### [WORK ORDER]
Nothing outside the range below should be printed. Output exactly the lines from the line with "hfov_deg: 69.4" to the line with "exposure_s: 1/15", both included.

### [EXCERPTED DATA]
- - - -

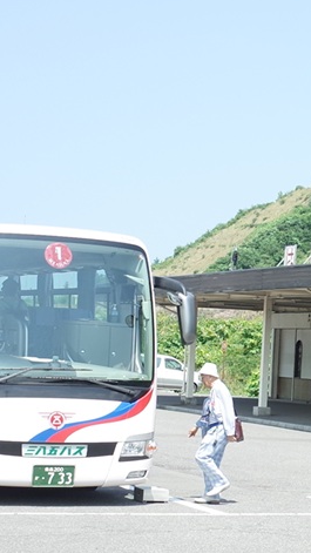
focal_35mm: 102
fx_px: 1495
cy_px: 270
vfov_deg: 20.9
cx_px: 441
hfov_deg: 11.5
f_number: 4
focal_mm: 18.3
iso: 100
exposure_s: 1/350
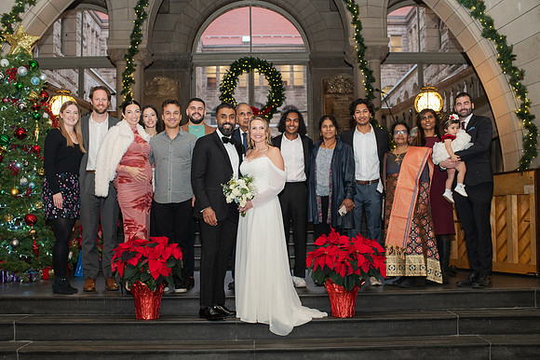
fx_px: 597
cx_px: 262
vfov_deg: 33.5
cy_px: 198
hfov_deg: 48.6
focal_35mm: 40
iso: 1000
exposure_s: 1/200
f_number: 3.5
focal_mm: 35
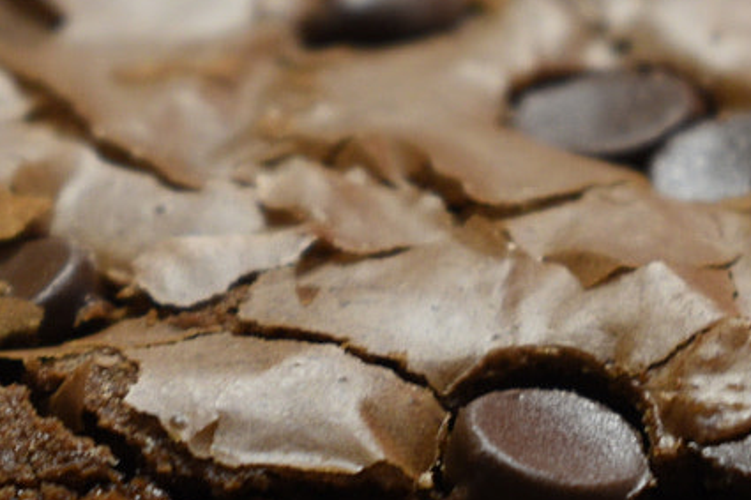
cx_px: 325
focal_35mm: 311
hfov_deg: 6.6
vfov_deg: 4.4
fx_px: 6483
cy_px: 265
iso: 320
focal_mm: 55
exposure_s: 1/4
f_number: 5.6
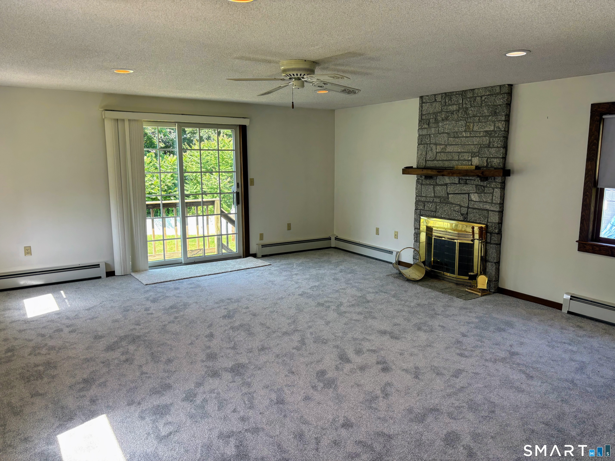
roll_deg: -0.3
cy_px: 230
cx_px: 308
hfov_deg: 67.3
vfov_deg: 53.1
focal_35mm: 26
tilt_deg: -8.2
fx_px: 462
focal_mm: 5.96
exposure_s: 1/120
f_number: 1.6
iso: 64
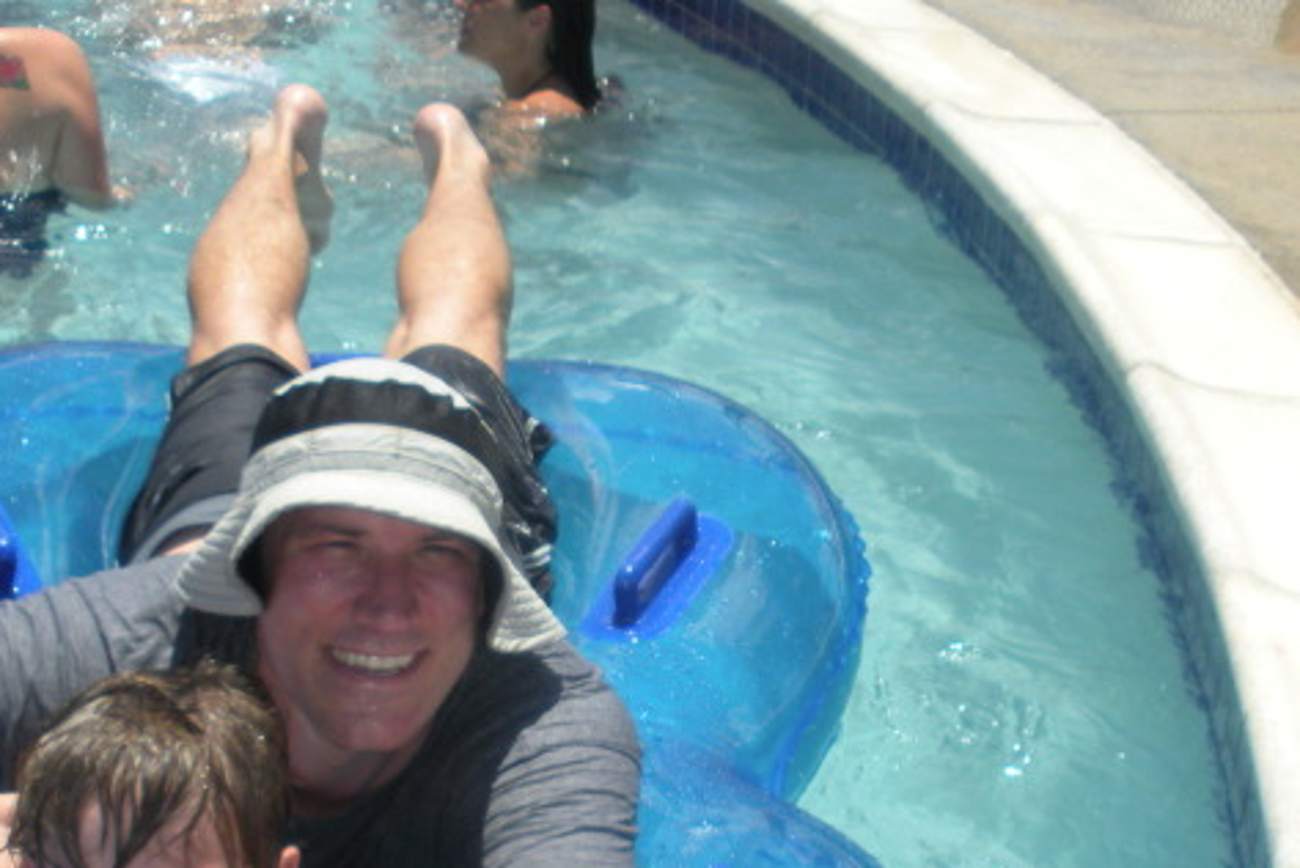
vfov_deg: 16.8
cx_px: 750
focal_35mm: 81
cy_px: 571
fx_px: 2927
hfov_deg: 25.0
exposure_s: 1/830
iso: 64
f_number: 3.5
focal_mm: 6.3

- - - -

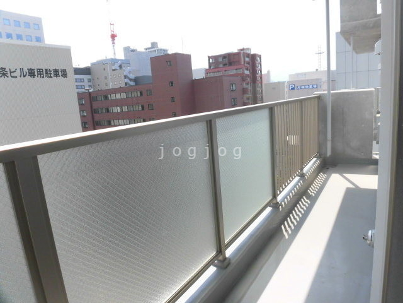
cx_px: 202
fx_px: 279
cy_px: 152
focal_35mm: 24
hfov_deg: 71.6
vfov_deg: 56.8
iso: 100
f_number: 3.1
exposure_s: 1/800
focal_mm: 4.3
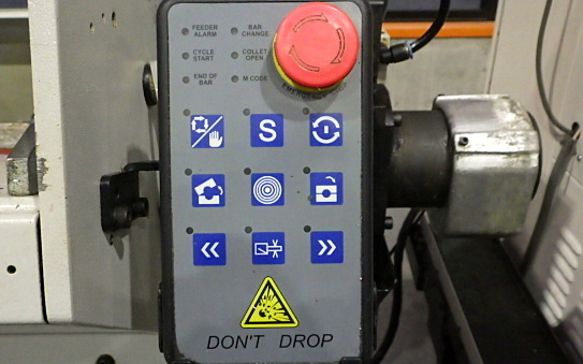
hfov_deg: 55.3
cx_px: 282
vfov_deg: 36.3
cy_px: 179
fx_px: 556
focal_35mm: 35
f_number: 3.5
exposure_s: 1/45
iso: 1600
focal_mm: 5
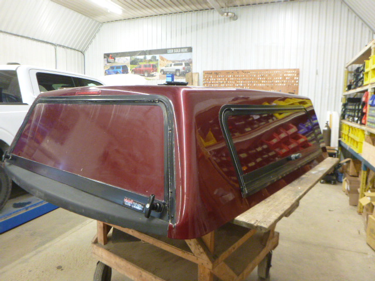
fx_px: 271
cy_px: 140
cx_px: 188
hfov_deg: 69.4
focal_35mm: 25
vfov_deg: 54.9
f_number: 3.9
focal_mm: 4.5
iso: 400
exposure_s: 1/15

- - - -

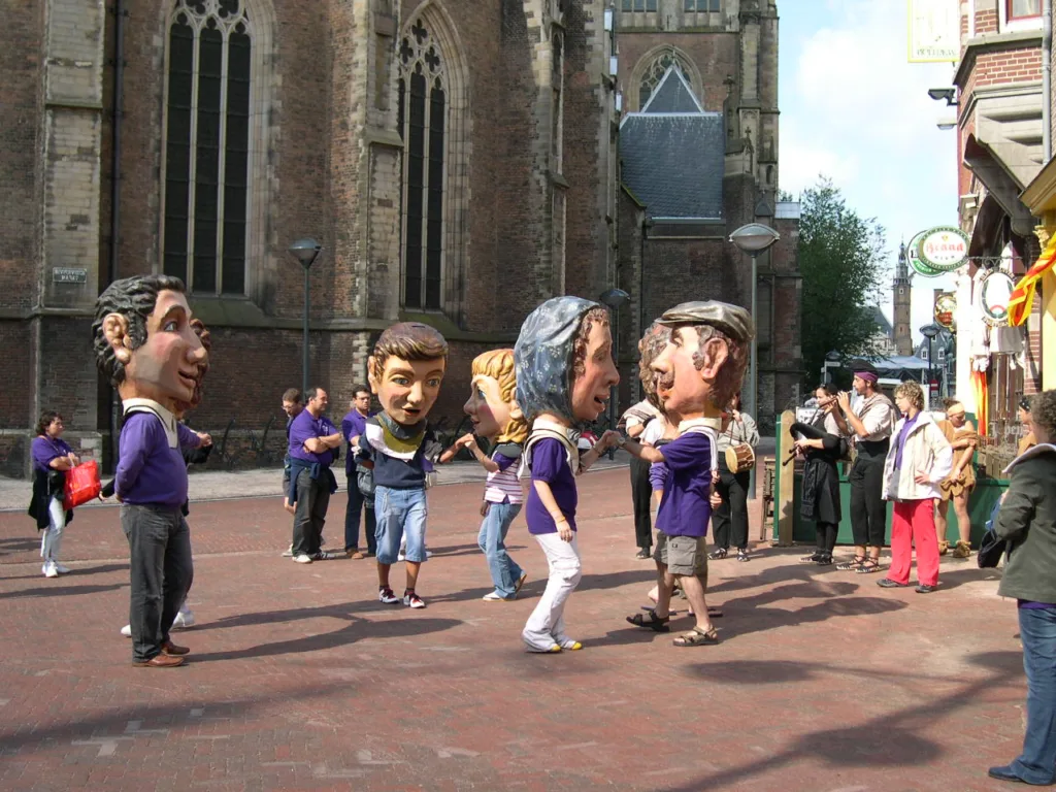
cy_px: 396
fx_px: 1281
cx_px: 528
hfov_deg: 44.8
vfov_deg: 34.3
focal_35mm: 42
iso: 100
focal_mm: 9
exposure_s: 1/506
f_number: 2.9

- - - -

### [SOLUTION TO THE EXERCISE]
hfov_deg: 69.4
focal_35mm: 25
vfov_deg: 54.9
f_number: 3.9
focal_mm: 4.5
iso: 400
exposure_s: 1/15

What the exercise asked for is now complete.